Per la precisione la direttiva comunitaria ha ridotto i valori parametrici relativi alla presenza di arsenico per l’uso dell’acqua, il decreto legislativo ha stabilito l’entrata in vigore delle limitazioni al 31 dicembre 2012.
Provvedimenti adottati
Preso atto che la causa della presenza storica dell’arsenico nelle nostre falde acquifere è di natura geologica e che per giungere a una soluzione definitiva, la Regione Lazio, ha assegnato al territorio di Vetralla la realizzazione di 7 impianti per la dearsenificazione dell’acqua, che sono in fase avanzata di costruzione.
Gli impianti consentiranno l’abbattimento dei valori dell’arsenico e del fluoro per rientrare nei limiti stabiliti dalla legge.
Il progetto generale prevede un impegno di spesa da parte della Regione Lazio di oltre 6 milioni di euro, e il fine lavori, previsto inizialmente per il 31 dicembre 2012, causa problemi burocratici, è slittato di pochi mesi, così come scaturito dalla riunione tenutasi presso la Regione Lazio in data 21 dicembre 2012.
Gli impianti di Capacqua, Cunicchi, la Noce, Setano, Casal Grande, Cinelli, saranno pronti non oltre il mese di giugno 2013, mentre per quanto riguarda l’impianto della Sorgente di Grignano, rientrante nella seconda fase di realizzazione, sarà approntato entro il dicembre 2014.
Per avere una costante informazione sulla situazione generale e sui contenuti dell’ordinanza sindacale è attivo il sito www.comune.vetralla.vt.it, mentre confermiamo che l’ordinanza sarà revocata non appena entrati in funzione gli impianti e verificato il rispetto dei parametri previsti dal decreto legislativo n 31/2001.

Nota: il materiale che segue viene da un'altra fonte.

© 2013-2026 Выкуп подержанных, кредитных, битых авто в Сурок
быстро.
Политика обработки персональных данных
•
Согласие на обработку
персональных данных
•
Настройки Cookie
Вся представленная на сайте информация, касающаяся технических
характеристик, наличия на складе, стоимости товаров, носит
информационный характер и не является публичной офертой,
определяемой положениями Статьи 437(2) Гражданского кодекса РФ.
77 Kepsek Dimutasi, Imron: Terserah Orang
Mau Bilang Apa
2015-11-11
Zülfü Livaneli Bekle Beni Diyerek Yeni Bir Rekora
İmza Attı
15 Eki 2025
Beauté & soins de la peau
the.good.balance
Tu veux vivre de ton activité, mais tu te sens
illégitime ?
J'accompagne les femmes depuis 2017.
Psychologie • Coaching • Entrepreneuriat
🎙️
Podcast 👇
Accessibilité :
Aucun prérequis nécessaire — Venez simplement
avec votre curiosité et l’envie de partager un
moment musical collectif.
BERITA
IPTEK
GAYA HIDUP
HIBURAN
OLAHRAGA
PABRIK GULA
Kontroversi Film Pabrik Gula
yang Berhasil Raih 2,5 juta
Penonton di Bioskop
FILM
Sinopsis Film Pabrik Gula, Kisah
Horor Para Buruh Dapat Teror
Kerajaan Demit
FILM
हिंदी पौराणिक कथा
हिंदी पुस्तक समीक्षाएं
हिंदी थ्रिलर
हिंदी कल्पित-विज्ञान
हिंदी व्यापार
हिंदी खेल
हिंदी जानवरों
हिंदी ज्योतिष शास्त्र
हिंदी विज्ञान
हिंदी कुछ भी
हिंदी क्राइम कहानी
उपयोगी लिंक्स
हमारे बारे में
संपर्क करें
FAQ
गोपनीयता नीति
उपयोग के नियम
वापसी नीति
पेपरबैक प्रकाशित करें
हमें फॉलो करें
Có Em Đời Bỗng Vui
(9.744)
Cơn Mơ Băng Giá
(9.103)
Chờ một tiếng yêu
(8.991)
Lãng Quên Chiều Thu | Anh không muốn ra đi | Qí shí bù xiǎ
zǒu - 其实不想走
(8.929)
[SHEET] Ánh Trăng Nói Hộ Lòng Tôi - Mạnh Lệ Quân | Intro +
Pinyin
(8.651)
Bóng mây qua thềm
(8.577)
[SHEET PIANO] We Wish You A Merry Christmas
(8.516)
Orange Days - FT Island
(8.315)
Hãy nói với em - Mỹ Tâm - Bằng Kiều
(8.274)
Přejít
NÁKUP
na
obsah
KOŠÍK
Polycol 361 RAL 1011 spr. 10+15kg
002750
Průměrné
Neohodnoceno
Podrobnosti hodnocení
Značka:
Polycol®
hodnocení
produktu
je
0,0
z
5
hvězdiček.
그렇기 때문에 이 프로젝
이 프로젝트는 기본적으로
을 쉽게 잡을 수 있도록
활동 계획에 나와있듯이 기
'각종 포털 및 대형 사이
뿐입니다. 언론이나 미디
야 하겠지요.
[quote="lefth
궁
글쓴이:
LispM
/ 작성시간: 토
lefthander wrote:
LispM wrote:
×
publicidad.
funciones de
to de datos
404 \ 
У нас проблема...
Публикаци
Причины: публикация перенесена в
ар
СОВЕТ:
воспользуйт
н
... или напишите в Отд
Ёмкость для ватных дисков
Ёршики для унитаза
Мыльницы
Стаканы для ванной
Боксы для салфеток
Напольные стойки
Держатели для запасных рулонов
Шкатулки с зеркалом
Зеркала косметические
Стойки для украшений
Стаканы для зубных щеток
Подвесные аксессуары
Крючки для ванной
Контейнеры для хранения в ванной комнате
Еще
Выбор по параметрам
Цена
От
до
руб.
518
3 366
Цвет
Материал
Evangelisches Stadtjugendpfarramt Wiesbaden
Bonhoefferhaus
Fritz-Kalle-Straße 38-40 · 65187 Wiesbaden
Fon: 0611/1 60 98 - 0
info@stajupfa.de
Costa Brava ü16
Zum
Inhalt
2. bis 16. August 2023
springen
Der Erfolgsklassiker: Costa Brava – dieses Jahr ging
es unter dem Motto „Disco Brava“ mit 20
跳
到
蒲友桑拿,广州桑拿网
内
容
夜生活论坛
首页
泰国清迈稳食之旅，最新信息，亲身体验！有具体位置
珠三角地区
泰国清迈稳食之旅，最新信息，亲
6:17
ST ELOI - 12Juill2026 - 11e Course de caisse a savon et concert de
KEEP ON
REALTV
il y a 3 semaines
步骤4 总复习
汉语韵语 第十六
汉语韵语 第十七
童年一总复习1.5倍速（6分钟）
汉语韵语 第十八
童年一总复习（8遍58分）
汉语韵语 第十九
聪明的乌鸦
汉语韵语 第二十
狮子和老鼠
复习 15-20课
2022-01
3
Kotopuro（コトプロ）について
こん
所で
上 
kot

Per poter superare la fase di emergenza e ridurre il disagio, per il tramite del gestore del servizio società Talete spa, disporremo la distribuzione di acqua dearsenificata con l’incremento delle esistenti “casette dell’acqua” ubicate nei siti di: a) Vetralla Piazza Funari; b) Cura Via Vittorio Veneto; c) Tre Croci Loc. Prato dei Fiorentini; fino alla copertura della fornitura minima prevista dalla Ausl di 5/6 lt acqua al giorno pro-capite qualora se ne rilevasse la necessità.